• AVAILABLE RECORDS:
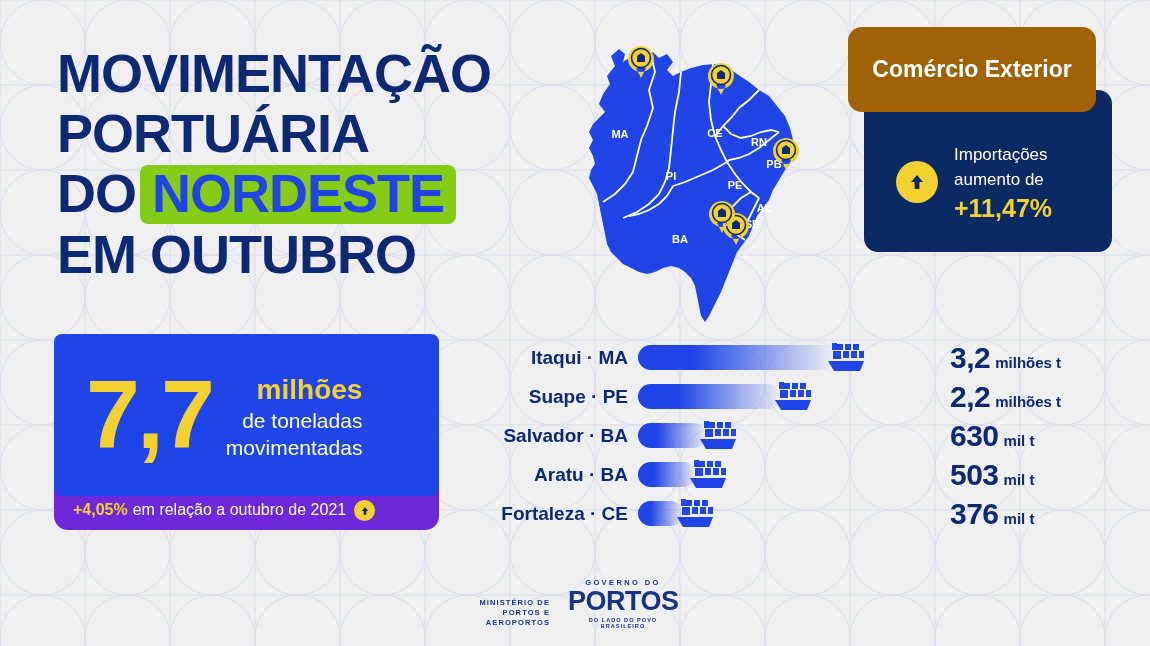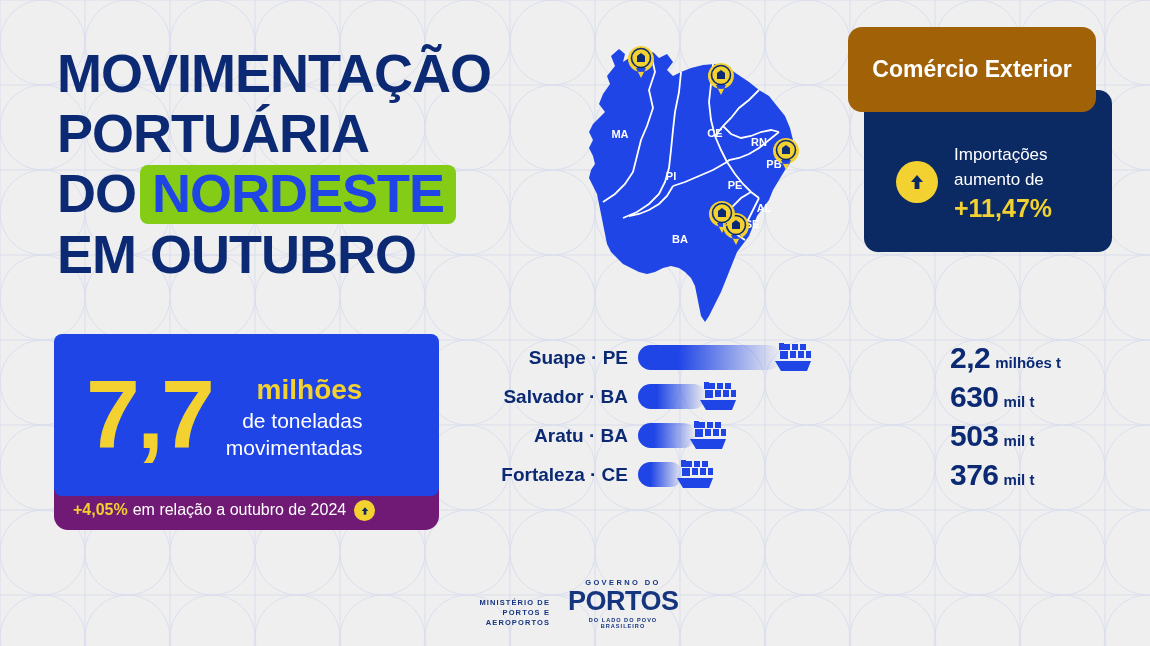--- a/index.html
+++ b/index.html
@@ -66,21 +66,21 @@
   }
   #ton-num{
     color:#f2d130;font-weight:bold;font-size:97px;line-height:90px;
     margin-left:32px;letter-spacing:-3px;
   }
   #ton-side{margin-left:14px;margin-top:4px;text-align:right;}
   #ton-unit{color:#f2d130;font-weight:bold;font-size:28px;line-height:34px;}
   #ton-desc{color:#fff;font-size:21px;line-height:27px;}
   #ton-foot{
     position:absolute;left:0;top:140px;width:385px;height:56px;
-    background:#701a75;border-radius:14px;z-index:1;
+    background:#6d28d9;border-radius:14px;z-index:1;
     display:flex;align-items:flex-end;padding:0 0 11px 19px;box-sizing:border-box;
   }
   #ton-foot-pct{color:#f2d130;font-weight:bold;font-size:16px;}
   #ton-foot-txt{color:#fff;font-size:16px;margin-left:5px;}
   #ton-foot-arrow{
     width:21px;height:21px;border-radius:50%;background:#f2d130;
     margin-left:8px;margin-bottom:-2px;display:flex;align-items:center;justify-content:center;flex:0 0 auto;
   }
 
   
@@ -216,39 +216,59 @@
         <span>aumento de</span>
         <span id="ce-pct">+11,47%</span>
       </div>
     </div>
     <div id="ce-head">Comércio Exterior</div>
   </div>
 
   <div id="ton-card">
     <div id="ton-foot">
       <span id="ton-foot-pct">+4,05%</span>
-      <span id="ton-foot-txt">em relação a outubro de 2024</span>
+      <span id="ton-foot-txt">em relação a outubro de 2021</span>
       <span id="ton-foot-arrow">
         <svg width="12" height="12" viewBox="0 0 22 22" aria-hidden="true">
           <path d="M11 4 L17 11 L13.4 11 L13.4 18 L8.6 18 L8.6 11 L5 11 Z" fill="#0b2a63"></path>
         </svg>
       </span>
     </div>
     <div id="ton-body">
       <div id="ton-num">7,7</div>
       <div id="ton-side">
         <div id="ton-unit">milhões</div>
         <div id="ton-desc">de toneladas</div>
         <div id="ton-desc" style="color:#fff;font-size:21px;line-height:27px;">movimentadas</div>
       </div>
     </div>
   </div>
 
   <div id="ports">
 
+    <div class="port-row">
+      <div class="port-label">Itaqui · MA</div>
+      <div class="port-track">
+        <div class="port-bar" style="width:196px;"></div>
+        <svg class="port-ship" style="left:186px;" viewBox="0 0 44 34">
+          <rect x="13" y="4" width="6" height="6" fill="#1f45e6"></rect>
+          <rect x="21" y="4" width="6" height="6" fill="#1f45e6"></rect>
+          <rect x="29" y="4" width="6" height="6" fill="#1f45e6"></rect>
+          <rect x="8" y="3" width="5" height="7" fill="#1f45e6"></rect>
+          <rect x="9" y="11" width="8" height="8" fill="#1f45e6"></rect>
+          <rect x="19" y="11" width="6" height="7" fill="#1f45e6"></rect>
+          <rect x="27" y="11" width="6" height="7" fill="#1f45e6"></rect>
+          <rect x="35" y="11" width="5" height="7" fill="#1f45e6"></rect>
+          <path d="M4,21 L40,21 L36,31 L10,31 Z" fill="#1f45e6"></path>
+        </svg>
+      </div>
+      <div class="port-val">
+        <span class="num">3,2</span><span class="uni">milhões t</span>
+      </div>
+    </div>
 
     <div class="port-row">
       <div class="port-label">Suape · PE</div>
       <div class="port-track">
         <div class="port-bar" style="width:143px;"></div>
         <svg class="port-ship" style="left:133px;" viewBox="0 0 44 34">
           <rect x="13" y="4" width="6" height="6" fill="#1f45e6"></rect>
           <rect x="21" y="4" width="6" height="6" fill="#1f45e6"></rect>
           <rect x="29" y="4" width="6" height="6" fill="#1f45e6"></rect>
           <rect x="8" y="3" width="5" height="7" fill="#1f45e6"></rect>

• ASSIGNMENT:
In your answer, repeat all the entries exactly, but leave out the pictures.

• RESULT FOR THIS TASK:
--- a/index.html
+++ b/index.html
@@ -66,21 +66,21 @@
   }
   #ton-num{
     color:#f2d130;font-weight:bold;font-size:97px;line-height:90px;
     margin-left:32px;letter-spacing:-3px;
   }
   #ton-side{margin-left:14px;margin-top:4px;text-align:right;}
   #ton-unit{color:#f2d130;font-weight:bold;font-size:28px;line-height:34px;}
   #ton-desc{color:#fff;font-size:21px;line-height:27px;}
   #ton-foot{
     position:absolute;left:0;top:140px;width:385px;height:56px;
-    background:#701a75;border-radius:14px;z-index:1;
+    background:#6d28d9;border-radius:14px;z-index:1;
     display:flex;align-items:flex-end;padding:0 0 11px 19px;box-sizing:border-box;
   }
   #ton-foot-pct{color:#f2d130;font-weight:bold;font-size:16px;}
   #ton-foot-txt{color:#fff;font-size:16px;margin-left:5px;}
   #ton-foot-arrow{
     width:21px;height:21px;border-radius:50%;background:#f2d130;
     margin-left:8px;margin-bottom:-2px;display:flex;align-items:center;justify-content:center;flex:0 0 auto;
   }
 
   
@@ -216,39 +216,59 @@
         <span>aumento de</span>
         <span id="ce-pct">+11,47%</span>
       </div>
     </div>
     <div id="ce-head">Comércio Exterior</div>
   </div>
 
   <div id="ton-card">
     <div id="ton-foot">
       <span id="ton-foot-pct">+4,05%</span>
-      <span id="ton-foot-txt">em relação a outubro de 2024</span>
+      <span id="ton-foot-txt">em relação a outubro de 2021</span>
       <span id="ton-foot-arrow">
         <svg width="12" height="12" viewBox="0 0 22 22" aria-hidden="true">
           <path d="M11 4 L17 11 L13.4 11 L13.4 18 L8.6 18 L8.6 11 L5 11 Z" fill="#0b2a63"></path>
         </svg>
       </span>
     </div>
     <div id="ton-body">
       <div id="ton-num">7,7</div>
       <div id="ton-side">
         <div id="ton-unit">milhões</div>
         <div id="ton-desc">de toneladas</div>
         <div id="ton-desc" style="color:#fff;font-size:21px;line-height:27px;">movimentadas</div>
       </div>
     </div>
   </div>
 
   <div id="ports">
 
+    <div class="port-row">
+      <div class="port-label">Itaqui · MA</div>
+      <div class="port-track">
+        <div class="port-bar" style="width:196px;"></div>
+        <svg class="port-ship" style="left:186px;" viewBox="0 0 44 34">
+          <rect x="13" y="4" width="6" height="6" fill="#1f45e6"></rect>
+          <rect x="21" y="4" width="6" height="6" fill="#1f45e6"></rect>
+          <rect x="29" y="4" width="6" height="6" fill="#1f45e6"></rect>
+          <rect x="8" y="3" width="5" height="7" fill="#1f45e6"></rect>
+          <rect x="9" y="11" width="8" height="8" fill="#1f45e6"></rect>
+          <rect x="19" y="11" width="6" height="7" fill="#1f45e6"></rect>
+          <rect x="27" y="11" width="6" height="7" fill="#1f45e6"></rect>
+          <rect x="35" y="11" width="5" height="7" fill="#1f45e6"></rect>
+          <path d="M4,21 L40,21 L36,31 L10,31 Z" fill="#1f45e6"></path>
+        </svg>
+      </div>
+      <div class="port-val">
+        <span class="num">3,2</span><span class="uni">milhões t</span>
+      </div>
+    </div>
 
     <div class="port-row">
       <div class="port-label">Suape · PE</div>
       <div class="port-track">
         <div class="port-bar" style="width:143px;"></div>
         <svg class="port-ship" style="left:133px;" viewBox="0 0 44 34">
           <rect x="13" y="4" width="6" height="6" fill="#1f45e6"></rect>
           <rect x="21" y="4" width="6" height="6" fill="#1f45e6"></rect>
           <rect x="29" y="4" width="6" height="6" fill="#1f45e6"></rect>
           <rect x="8" y="3" width="5" height="7" fill="#1f45e6"></rect>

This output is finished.